The above and/or other example aspects and advantages will become apparent and more readily appreciated from the following description of example embodiments, taken in conjunction with the accompanying drawings in which:
Reference will now be made in detail to example embodiments which are illustrated in the accompanying drawings, wherein like reference numerals refer to like elements throughout. In this regard, the example embodiments may have different forms and may not be construed as being limited to the descriptions set forth herein.
It will be understood that the terms “include,” “including,” “comprise,” and/or “comprising,” when used in this specification, specify the presence of stated features, integers, steps, operations, elements, and/or components, but do not preclude the presence or addition of one or more other features, integers, steps, operations, elements, components, and/or groups thereof.
It will be further understood that, although the terms “first,” “second,” “third,” etc., may be used herein to describe various elements, components, regions, layers and/or sections, these elements, components, regions, layers and/or sections may not be limited by these terms. These terms are only used to distinguish one element, component, region, layer or section from another element, component, region, layer or section.

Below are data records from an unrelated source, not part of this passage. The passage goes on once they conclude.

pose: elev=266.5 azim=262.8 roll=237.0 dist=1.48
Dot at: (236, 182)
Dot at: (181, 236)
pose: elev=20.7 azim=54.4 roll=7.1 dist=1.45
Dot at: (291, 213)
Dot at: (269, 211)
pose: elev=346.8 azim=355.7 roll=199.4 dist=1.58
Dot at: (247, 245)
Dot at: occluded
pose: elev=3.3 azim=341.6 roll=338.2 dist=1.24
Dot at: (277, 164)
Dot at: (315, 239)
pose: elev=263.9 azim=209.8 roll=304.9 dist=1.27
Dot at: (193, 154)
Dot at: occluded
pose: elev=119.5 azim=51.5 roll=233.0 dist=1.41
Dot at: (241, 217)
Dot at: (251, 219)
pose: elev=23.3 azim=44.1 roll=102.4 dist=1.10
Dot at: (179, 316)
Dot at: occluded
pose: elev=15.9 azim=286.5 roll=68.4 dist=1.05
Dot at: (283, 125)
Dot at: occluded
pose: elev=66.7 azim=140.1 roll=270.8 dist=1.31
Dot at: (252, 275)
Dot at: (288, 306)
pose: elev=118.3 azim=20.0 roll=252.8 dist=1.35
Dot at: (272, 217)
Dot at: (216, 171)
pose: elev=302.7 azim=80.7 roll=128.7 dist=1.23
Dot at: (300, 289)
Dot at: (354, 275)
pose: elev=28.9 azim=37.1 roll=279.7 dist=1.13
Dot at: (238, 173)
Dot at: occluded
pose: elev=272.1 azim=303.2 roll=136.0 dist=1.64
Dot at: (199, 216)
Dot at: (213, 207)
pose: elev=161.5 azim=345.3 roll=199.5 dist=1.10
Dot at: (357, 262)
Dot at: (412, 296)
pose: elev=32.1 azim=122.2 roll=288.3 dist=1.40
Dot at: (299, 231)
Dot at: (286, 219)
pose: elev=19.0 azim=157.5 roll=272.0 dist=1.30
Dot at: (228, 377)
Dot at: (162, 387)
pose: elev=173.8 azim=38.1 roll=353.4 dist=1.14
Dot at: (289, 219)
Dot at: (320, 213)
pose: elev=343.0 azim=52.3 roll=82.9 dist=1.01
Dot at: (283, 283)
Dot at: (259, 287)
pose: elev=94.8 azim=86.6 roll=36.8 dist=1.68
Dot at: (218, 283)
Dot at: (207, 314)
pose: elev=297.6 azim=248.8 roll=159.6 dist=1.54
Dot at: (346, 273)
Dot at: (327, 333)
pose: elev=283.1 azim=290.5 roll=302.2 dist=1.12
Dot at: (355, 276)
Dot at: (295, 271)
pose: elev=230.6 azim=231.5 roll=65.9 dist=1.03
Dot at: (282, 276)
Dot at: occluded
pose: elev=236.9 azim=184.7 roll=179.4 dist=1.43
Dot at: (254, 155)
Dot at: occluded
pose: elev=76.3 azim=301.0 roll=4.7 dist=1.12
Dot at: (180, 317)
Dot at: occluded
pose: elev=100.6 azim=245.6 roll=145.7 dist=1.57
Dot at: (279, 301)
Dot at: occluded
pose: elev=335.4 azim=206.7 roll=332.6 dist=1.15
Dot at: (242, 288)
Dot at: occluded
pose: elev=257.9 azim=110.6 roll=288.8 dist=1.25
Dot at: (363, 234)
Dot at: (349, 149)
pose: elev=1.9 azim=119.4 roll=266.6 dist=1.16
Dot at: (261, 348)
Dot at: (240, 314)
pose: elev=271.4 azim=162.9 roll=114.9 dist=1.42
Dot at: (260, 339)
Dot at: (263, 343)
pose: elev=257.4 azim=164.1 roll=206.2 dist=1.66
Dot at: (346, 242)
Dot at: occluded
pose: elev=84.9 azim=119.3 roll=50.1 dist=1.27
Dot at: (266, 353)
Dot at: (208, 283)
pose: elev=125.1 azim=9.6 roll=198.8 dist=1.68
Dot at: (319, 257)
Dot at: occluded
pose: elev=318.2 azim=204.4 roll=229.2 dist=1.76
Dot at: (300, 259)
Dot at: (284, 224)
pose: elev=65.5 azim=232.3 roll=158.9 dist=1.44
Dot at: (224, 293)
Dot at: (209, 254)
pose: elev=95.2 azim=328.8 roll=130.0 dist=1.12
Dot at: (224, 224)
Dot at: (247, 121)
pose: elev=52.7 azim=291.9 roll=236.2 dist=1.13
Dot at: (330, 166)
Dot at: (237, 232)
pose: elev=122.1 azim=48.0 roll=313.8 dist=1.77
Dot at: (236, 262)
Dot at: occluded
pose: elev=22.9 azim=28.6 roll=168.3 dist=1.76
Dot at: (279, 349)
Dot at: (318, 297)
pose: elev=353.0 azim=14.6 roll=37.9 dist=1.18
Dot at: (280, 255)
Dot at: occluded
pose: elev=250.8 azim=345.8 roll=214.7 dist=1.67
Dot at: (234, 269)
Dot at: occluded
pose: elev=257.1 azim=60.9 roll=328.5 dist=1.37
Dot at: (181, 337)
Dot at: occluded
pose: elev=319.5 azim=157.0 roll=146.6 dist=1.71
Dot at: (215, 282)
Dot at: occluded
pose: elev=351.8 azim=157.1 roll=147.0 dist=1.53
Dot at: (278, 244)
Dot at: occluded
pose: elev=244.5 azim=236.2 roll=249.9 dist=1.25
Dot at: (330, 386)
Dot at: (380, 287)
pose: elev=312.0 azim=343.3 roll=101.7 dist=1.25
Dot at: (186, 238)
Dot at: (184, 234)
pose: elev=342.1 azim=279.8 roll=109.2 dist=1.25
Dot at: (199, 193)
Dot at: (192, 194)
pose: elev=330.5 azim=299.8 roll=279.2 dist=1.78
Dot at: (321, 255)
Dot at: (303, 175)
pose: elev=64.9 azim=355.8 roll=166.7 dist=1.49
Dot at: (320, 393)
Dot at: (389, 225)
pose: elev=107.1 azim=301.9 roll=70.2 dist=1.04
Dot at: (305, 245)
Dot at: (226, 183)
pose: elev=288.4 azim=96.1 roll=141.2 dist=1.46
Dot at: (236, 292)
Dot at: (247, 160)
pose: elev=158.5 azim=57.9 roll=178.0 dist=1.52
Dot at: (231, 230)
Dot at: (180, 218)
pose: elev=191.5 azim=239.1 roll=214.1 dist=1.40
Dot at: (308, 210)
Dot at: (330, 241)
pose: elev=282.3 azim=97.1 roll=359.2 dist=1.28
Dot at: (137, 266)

As used herein, the term “and/or” includes any and all combinations of one or more of the associated listed items. Expressions such as “at least one of,” when preceding a list of elements, modify the entire list of elements and do not modify the individual elements of the list. In addition, the terms such as “unit,” “-er (-or),” and “module” described in the specification refer to an element for performing at least one function or operation, and may be implemented in hardware, software, or the combination of hardware and software.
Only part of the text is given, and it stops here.